Son dönemde bazı yerleşim yerlerinde görülen toplu ishal vakaları üzerine harekete geçen Sağlık Bakanlığının yönetmelikte yaptığı değişiklikle, özellikle köylerdeki içme sularının bulunduğu depolara "otomatik klorlama" şartı getirildi.

Toplu ishale çözüm:

Sağlık Bakanlığı, son dönemde bazı yerleşim yerlerinde görülen toplu ishal vakaları üzerine harekete geçti. Yönetmelikte değişiklik yapılarak, özellikle köylerdeki içme sularının bulunduğu depolara "otomatik klorlama" şartı getirildi.

Sağlık Bakanı Recep Akdağ, önce Kahramanmaraş Elbistan'da daha sonra da Erzurum Aşkale'de görülen ve yüzlerce insanın etkilendiği ishal vakaları nedeniyle Bakanlığın bir araştırma yaptığını, Halk Sağlığı Müdürlüklerinin de düzenli olarak bütün içme sularını takip ettiğini bildirdi.

Bir yerde bir salgın ortaya çıktığı zaman Bakanlık merkezinden de mutlaka epidemiyoloji eğitimi almış kişileri alana gönderdiklerini belirten Akdağ, "Salgının karakteristiği, nereden çıktı, nereye yayıldı? En kısa sürede nasıl kontrol edilebilir? Uzman bir ekibi sahaya gönderiyoruz. Elbistan'da olduğu zaman da bunu yaptık." dedi.

Akdağ, Türkiye'de her geçen yıl özellikle yazın başından sonbahara kadar görülen ishal salgınlarında çok büyük azalma meydana geldiğine, bunun en önemli sebebinin de içme sularının iyileştirilmesi olduğuna dikkati çekti.

"BELEDİYE VE İL ÖZEL İDARELERİ İYİ TAKİP ETMİYOR"
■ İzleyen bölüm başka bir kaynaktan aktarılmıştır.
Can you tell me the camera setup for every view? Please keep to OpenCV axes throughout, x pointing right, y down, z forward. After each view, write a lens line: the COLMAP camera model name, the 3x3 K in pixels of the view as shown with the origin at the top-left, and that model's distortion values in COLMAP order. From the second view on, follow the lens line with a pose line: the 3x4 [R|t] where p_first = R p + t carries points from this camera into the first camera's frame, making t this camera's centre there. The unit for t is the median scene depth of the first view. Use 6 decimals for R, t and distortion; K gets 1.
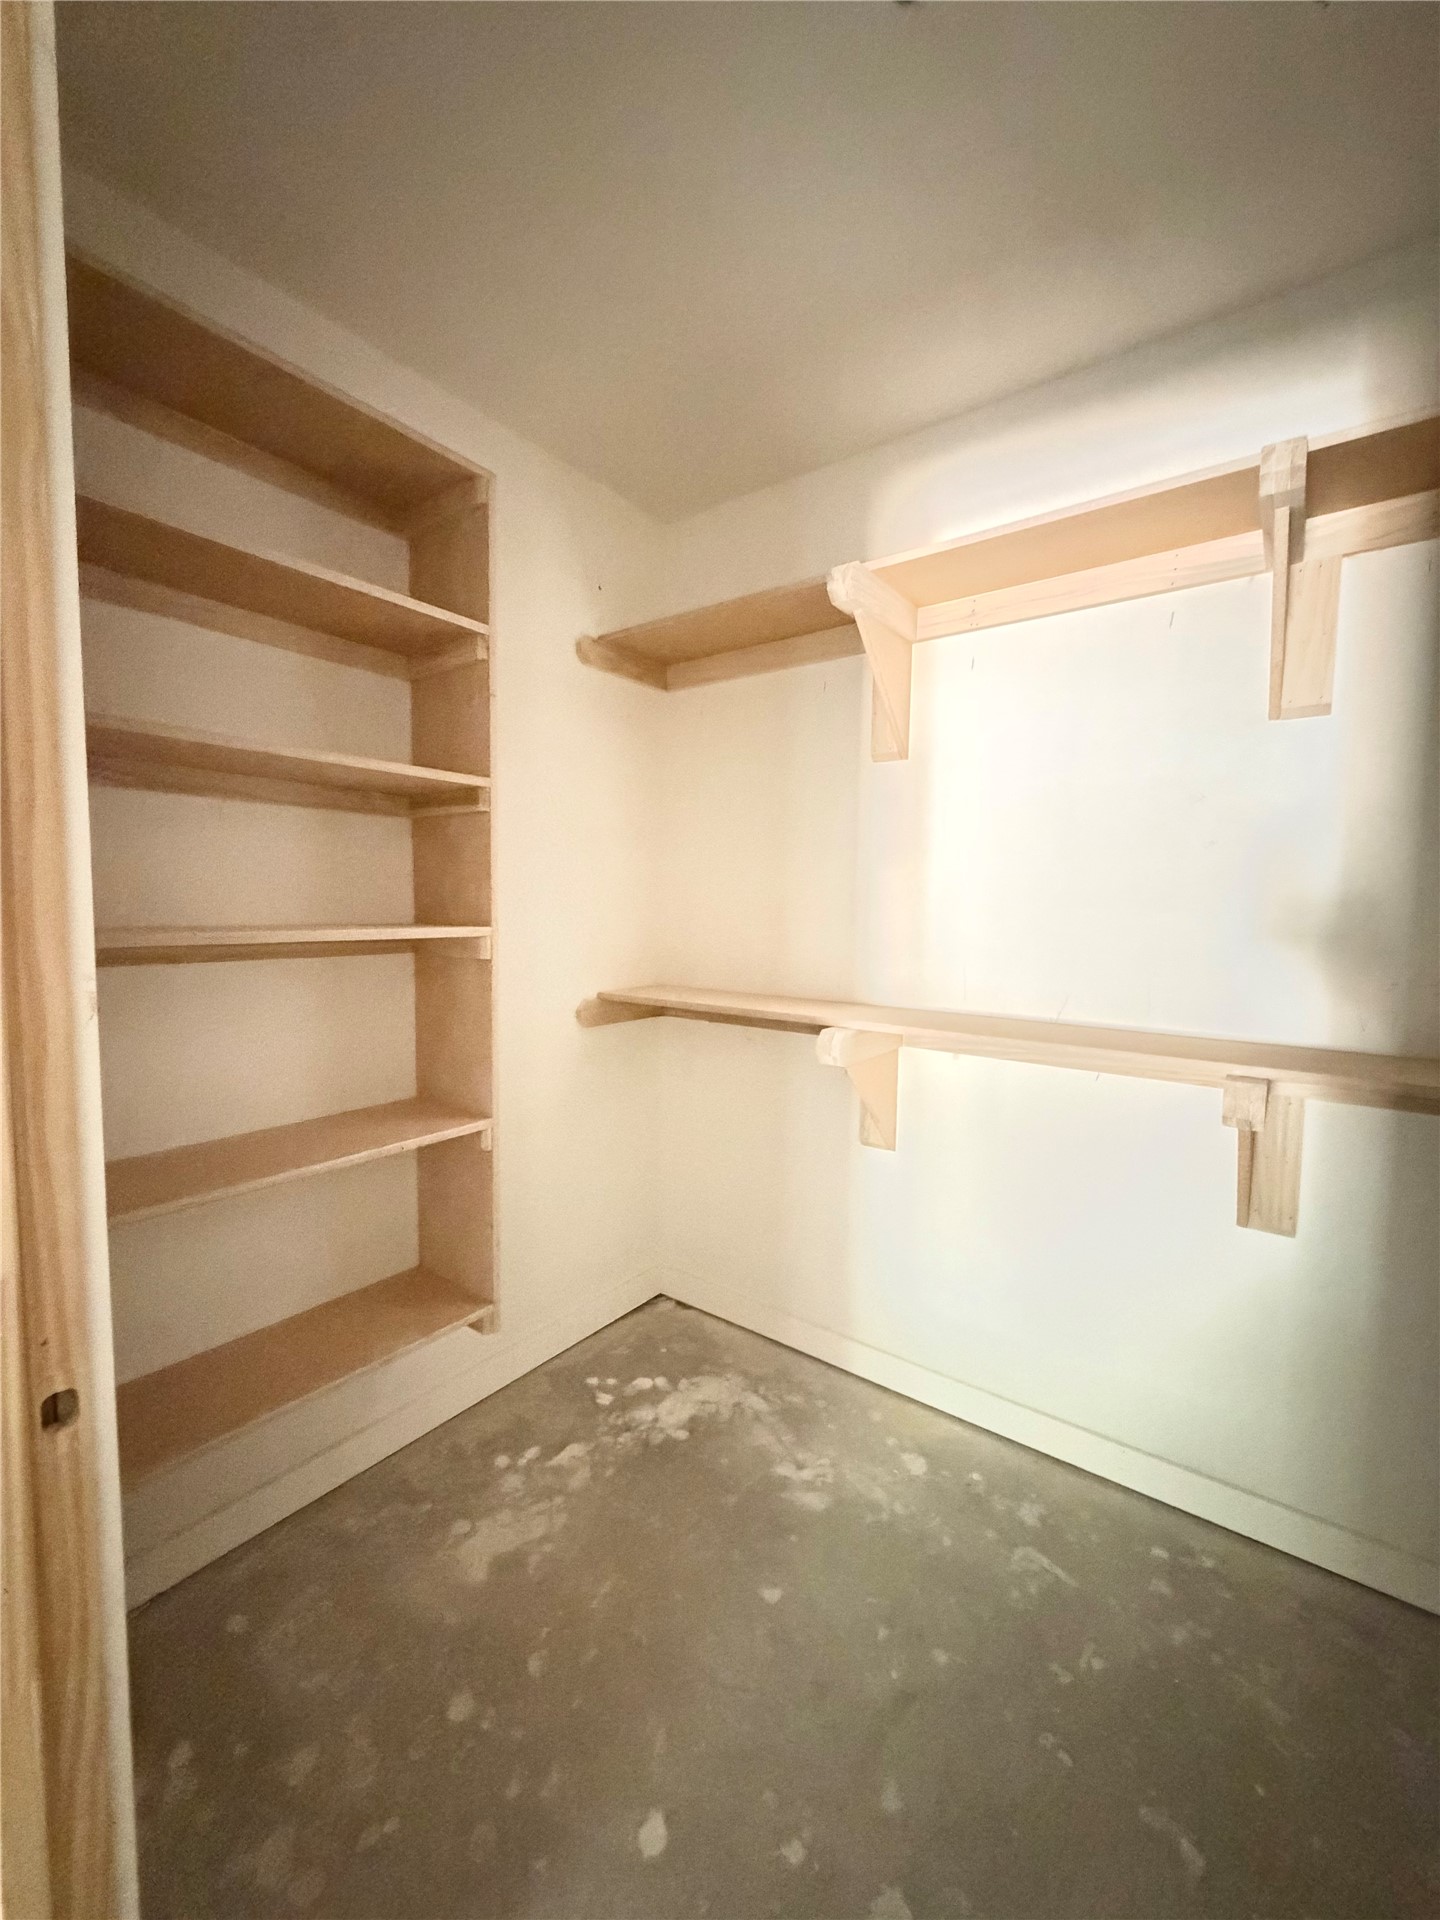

Avrupa Birliği ile uyumlaştırılmış yönetmeliklerin de bulunduğunu aktaran Akdağ, şunları söyledi:

"Takipleri çok sıkı yapıyoruz ve bu tarz vakaları çok seyrek görüyoruz. Tabi ki gayemiz, hiç görmemektir. Hemen hemen her vaka, sorumlu belediye ya da il özel idarelerinin meseleyi iyi takip etmemesinden kaynaklanıyor. 10 olay görmüşsek, 9'unda bu böyle oluyor. Elbistan'da ne olmuştu? Elbistan'da Ceyhan Nehri içme suyu kaynağına karışıyor. Niye? Nehirde iyi bir izolasyon yapılmamış. O izolasyon gerçekleştirilince problem hemen çözüldü. Bu arada onbinlerce insan hastalanmış oldu. Allah'tan ağır bir hastalık yapan mikrop değil. Nörovirüs dediğimiz daha hafif hastalık yapan ama hızlı yayılan bir virüs tarafından salgın oluşmuştu. Erzurum'daki rotavirüs diye ayrı bir virüstü. Bunlar bakteriler değil. Aslında bunlar bize bakterilerle oluşan tifo, dizanteri gibi salgınlarda çok büyük bulaş olmuş demektir. Nörovirüs gibi salgınlarda ise bulaş daha az olduğunda da salgın oluyor."

Elbistan ve Aşkale'de görülen salgınların gelişmiş ülkelerdekilere  benzer olduğuna işaret eden Akdağ, bakterilerle oluşan diğer salgınların ise alt yapısı çok daha kötü ülkelerde yaşandığını ifade etti.

"YÖNETMELİKLE 8 AY SÜRE VERECEĞİZ"

Belediyelerin ve il özel idarelerinin üzerilerine düşen vazifeleri yerine getirmeleri halinde bu salgınların görülmeyeceğine dikkati çeken Bakan Akdağ, "Biz de bu hususta kararlıyız ve prensiplerimizden hiç taviz vermiyoruz. Gerekli uyarıları yapıyoruz. Bu uyarılar yerine getirilmezse açık söyleyeyim, meseleyi savcılıklara da götürürüz, çünkü bu halk sağlığı. Bunda parti ayrımı da gözetmeyiz. Hangi parti olursa olsun, benim partim de dahil olmak üzere. Belediyelerin ve il özel idarelerinin son derece hassas davranması lazım." dedi.